Acordamos arrebentados. Eu, não como imaginava. A Debs, sim. Cada um foi encontrar com sua mãe, e juntamos todos na casa da sogra por volta das 16h. Capas de chuva nas mãos, voltamos ao Morumbi. E novamente, nada de fila. Entramos rápido, sentamos em cadeiras ensopadas na arquibancada vermelha, e por lá ficamos até a chegada dos pais da pequena. Éramos seis: esposa, mãe, sogros, cunhada e eu. E chovia, e parava, e chovia. E algum engraçadinho resolveu colocar pra tocar no estádio Who’ll Stop The Rain?, do Creedence. Gargalhadas… não tinha jeito mesmo. Foi assim comigo em 1992, no molhado show do Guns N’ Roses. Depois no Helloween. Seria assim no Paul. Às 21h10 começou novamente a projeção. A chuva parou, e não voltou mais.

Pensem o que quiserem. Eu tenho minhas ideias sobre isso.

Às 21h40, lá estava ele de novo. Dessa vez via telão, dessa vez seria assim, e eu curtiria metade olhando pro show, metade olhando pra minha mãe. E assim foi, dessa vez menos emocionante, mais assimilado, mas algumas lágrimas surgiram sim, algumas vezes. Os pais atrás, os filhos na frente, veio Magical Mistery Tour, linda e colorida, pra começar o show. Eram lágrimas inéditas, e vieram. O que se seguiu dali em diante foi o show visto de cima, com intervenções semelhantes, e um ou outro improviso. Quatro músicas diferentes (Two of Us, Got to Get You Into My Life, I’m Looking Through You e Bluebird), além da já citada Magical Mistery Tour deram novos ares à apresentação do sujeito. Mas o novo ponto de vista trouxe também novas sensações, e percepções, como o universo todo do estádio reagindo àquilo tudo, nossos pais curtindo o moço e cantando junto, e da mesma forma, foi impossível não cantar tudo aquilo de novo, com energia um pouco mais baixa, mas igualmente intensa.
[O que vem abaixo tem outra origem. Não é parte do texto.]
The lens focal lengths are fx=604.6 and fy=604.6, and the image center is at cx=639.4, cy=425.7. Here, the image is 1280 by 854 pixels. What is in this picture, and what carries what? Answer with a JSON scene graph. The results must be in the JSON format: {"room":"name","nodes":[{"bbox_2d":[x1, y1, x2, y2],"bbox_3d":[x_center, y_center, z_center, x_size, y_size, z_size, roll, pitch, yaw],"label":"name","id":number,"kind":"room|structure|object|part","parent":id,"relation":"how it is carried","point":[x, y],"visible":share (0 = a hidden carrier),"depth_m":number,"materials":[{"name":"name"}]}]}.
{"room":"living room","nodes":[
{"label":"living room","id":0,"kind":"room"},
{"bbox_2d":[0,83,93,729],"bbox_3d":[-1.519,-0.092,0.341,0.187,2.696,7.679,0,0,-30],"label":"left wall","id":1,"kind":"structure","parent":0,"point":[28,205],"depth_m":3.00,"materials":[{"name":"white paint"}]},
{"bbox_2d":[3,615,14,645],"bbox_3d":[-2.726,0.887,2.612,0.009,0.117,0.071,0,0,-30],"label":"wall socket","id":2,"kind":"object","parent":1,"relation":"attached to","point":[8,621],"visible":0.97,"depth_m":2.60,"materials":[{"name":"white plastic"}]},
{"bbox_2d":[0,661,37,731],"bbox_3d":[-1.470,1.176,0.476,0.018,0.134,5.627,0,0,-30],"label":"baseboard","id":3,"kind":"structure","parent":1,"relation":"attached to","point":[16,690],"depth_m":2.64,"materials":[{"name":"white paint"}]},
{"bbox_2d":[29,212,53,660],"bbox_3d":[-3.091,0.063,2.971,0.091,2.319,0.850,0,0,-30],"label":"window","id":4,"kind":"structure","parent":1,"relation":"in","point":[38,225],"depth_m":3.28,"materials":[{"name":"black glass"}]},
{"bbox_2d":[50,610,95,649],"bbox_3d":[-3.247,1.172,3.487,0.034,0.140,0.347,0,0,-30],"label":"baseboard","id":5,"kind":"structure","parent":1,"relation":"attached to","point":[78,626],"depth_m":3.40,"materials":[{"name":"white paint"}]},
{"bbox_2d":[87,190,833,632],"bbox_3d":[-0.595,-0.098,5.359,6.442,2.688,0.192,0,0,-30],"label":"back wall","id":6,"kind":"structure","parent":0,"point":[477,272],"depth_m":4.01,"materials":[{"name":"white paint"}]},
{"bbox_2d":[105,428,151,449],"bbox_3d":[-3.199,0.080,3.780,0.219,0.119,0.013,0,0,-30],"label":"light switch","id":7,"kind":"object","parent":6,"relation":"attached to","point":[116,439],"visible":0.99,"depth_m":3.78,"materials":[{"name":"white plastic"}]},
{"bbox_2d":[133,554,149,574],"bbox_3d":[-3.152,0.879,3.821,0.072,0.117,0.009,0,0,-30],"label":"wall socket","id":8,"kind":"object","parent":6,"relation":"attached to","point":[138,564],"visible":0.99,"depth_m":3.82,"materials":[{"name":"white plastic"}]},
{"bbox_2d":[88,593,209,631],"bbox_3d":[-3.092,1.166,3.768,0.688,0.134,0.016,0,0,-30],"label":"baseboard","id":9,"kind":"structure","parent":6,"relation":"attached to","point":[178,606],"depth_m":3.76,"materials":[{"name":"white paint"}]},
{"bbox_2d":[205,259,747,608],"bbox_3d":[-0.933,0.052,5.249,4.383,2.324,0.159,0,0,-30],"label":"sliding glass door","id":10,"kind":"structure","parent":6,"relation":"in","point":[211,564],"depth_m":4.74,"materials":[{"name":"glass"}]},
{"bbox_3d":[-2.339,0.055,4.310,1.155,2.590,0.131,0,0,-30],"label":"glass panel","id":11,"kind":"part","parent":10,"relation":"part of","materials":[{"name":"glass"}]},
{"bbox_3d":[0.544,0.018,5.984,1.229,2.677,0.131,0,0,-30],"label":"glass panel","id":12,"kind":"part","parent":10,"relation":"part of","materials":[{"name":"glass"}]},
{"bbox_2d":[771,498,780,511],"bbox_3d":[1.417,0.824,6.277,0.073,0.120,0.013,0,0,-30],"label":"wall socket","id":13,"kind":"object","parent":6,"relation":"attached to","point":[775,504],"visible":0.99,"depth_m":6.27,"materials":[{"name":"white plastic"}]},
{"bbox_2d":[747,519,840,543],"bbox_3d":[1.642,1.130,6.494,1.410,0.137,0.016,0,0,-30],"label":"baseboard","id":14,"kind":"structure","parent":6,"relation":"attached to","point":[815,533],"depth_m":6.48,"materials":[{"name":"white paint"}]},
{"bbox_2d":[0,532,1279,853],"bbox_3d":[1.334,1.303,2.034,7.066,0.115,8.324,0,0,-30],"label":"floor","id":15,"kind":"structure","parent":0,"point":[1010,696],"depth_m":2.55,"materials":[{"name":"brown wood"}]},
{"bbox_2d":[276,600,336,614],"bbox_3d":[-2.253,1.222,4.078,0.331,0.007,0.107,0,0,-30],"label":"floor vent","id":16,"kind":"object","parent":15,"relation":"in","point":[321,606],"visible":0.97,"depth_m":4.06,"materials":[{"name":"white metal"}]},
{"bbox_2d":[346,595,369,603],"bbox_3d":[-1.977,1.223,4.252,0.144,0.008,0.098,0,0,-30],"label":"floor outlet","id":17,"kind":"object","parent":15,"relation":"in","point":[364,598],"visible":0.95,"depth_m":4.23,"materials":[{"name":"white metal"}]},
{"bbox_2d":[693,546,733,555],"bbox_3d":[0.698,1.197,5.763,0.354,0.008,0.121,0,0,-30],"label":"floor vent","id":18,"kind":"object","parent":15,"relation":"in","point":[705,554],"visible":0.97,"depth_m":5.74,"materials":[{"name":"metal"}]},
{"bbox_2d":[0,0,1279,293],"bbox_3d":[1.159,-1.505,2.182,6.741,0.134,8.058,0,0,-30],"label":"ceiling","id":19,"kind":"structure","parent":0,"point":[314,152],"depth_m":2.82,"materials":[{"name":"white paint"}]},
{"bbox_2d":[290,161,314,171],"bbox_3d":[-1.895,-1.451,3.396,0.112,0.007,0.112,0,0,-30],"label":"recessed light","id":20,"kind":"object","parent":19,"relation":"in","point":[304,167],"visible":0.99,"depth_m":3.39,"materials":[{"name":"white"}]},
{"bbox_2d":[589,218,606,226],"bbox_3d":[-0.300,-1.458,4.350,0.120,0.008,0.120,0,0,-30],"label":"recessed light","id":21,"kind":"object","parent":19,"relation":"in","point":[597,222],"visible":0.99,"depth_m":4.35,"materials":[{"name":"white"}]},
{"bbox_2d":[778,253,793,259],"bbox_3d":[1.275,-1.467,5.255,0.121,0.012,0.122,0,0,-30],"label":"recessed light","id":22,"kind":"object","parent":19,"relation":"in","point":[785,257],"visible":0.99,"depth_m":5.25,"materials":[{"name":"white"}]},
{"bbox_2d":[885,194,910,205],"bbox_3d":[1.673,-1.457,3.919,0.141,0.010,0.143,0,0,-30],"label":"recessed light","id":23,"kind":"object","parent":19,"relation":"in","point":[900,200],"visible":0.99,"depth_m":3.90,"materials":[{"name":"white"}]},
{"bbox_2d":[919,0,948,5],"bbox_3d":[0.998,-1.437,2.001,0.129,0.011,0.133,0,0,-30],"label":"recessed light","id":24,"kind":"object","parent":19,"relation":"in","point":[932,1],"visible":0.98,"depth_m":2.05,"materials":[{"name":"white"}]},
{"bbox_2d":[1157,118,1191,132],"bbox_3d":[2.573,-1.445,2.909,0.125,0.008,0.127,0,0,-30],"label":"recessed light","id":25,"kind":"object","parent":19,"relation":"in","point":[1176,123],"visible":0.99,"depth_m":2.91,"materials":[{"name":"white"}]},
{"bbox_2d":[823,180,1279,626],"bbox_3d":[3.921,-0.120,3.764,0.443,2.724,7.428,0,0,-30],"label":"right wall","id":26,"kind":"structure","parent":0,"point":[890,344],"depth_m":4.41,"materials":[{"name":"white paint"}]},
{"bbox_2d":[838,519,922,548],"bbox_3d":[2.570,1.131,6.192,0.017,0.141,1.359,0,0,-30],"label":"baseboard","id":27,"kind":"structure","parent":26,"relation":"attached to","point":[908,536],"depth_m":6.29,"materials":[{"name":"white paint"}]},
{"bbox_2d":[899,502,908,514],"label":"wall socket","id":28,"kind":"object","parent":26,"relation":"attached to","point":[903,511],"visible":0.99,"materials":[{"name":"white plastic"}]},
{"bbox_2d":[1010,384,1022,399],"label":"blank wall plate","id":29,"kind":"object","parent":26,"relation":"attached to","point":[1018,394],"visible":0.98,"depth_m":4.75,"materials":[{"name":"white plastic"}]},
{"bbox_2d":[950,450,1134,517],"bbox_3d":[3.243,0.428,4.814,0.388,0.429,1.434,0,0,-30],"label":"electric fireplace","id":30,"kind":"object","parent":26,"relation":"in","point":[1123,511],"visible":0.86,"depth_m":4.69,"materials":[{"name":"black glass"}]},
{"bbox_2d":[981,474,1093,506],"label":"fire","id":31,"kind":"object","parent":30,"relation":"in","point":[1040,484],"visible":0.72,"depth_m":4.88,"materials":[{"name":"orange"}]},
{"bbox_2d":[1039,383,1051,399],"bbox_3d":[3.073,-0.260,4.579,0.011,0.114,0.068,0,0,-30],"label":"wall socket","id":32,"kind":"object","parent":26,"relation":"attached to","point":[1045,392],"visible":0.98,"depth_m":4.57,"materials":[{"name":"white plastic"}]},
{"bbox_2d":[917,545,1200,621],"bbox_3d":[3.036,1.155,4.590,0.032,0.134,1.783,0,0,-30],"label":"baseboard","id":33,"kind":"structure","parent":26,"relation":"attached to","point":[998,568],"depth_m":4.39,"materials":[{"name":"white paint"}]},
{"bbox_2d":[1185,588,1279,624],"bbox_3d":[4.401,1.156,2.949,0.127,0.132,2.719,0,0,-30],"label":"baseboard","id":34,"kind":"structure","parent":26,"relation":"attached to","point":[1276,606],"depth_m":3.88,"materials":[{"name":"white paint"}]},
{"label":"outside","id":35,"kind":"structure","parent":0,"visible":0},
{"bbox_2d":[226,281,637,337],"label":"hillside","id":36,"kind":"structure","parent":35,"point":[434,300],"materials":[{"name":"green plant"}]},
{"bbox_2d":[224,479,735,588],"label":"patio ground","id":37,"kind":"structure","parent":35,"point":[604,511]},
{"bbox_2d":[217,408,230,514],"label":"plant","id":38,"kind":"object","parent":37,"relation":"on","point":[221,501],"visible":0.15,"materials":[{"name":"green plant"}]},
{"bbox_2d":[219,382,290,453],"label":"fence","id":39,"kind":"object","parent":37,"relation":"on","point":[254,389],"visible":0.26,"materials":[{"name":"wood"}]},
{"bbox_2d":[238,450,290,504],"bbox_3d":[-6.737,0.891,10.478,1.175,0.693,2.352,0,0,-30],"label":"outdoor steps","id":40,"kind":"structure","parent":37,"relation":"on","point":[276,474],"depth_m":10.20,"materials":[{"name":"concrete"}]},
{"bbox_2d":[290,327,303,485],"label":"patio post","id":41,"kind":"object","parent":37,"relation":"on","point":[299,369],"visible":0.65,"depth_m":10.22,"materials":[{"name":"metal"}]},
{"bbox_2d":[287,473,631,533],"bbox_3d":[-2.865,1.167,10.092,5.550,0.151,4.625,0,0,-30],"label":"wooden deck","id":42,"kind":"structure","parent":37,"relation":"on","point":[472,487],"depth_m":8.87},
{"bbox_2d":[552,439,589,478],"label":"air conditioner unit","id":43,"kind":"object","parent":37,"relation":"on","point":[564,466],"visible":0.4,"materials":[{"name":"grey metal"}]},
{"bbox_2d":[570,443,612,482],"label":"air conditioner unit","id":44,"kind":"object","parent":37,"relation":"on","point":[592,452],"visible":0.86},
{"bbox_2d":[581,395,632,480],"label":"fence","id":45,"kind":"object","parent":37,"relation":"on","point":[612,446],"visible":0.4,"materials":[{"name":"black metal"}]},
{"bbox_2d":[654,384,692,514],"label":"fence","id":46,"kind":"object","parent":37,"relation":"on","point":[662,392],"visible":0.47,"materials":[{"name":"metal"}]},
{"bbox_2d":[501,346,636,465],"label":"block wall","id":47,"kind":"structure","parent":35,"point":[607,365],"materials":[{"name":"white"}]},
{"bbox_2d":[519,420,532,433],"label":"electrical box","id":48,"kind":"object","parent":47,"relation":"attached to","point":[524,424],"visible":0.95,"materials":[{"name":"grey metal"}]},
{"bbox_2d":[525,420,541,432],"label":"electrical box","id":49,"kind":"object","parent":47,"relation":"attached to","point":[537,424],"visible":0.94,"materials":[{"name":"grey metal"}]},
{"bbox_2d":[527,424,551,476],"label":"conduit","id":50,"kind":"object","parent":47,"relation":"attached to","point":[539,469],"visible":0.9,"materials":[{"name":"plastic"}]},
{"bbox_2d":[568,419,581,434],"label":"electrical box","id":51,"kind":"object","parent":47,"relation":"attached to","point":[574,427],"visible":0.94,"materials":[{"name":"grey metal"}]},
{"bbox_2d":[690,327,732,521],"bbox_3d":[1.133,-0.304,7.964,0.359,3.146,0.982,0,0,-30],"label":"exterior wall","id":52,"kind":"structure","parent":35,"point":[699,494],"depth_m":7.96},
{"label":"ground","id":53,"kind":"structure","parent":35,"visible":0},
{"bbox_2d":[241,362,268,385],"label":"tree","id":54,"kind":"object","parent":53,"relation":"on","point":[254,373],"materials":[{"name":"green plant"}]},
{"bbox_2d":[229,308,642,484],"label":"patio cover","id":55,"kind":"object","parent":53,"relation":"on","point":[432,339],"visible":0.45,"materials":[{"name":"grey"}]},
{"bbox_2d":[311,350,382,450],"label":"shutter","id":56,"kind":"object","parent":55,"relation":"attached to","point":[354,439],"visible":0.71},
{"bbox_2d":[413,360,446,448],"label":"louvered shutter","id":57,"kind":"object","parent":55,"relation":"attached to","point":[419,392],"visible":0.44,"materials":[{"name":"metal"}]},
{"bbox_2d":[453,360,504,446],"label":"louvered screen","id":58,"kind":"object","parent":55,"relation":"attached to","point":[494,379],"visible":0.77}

Live And Let Die vista de longe foi igualmente impressionante. Let it Be fez muito mais sentido dali de cima. Foi mais fácil ser racional, e dali em diante ver se tudo aquilo que acontecera 24h antes foi de fato real. Foi. Mesmo. Ver minha mãe chorosa e feliz, curtir com ela, ver minha pequena ali pulando de novo (um pouco menos, é verdade, porque o cansaço era grande), e fotografando loucamente o show das nossas vidas… isso tudo a gente não coloca em cifrão, em número, em nada. E é o que vale de fato.

As caras de cansaço e alegria de todos quando do final do show esclareciam um pouco mais o encantamento que nos fez embarcar na loucura de dois megashows durante o intervalo de um dia. Valeu a pena sim. Não foi loucura. Foi euforia, devidamente recompensada por 6 horas de música. Da melhor música. Aquela que embalou alguns de nossos melhores momentos, e que agora ganham roupagem nova, e mais momentos pra não se esquecer.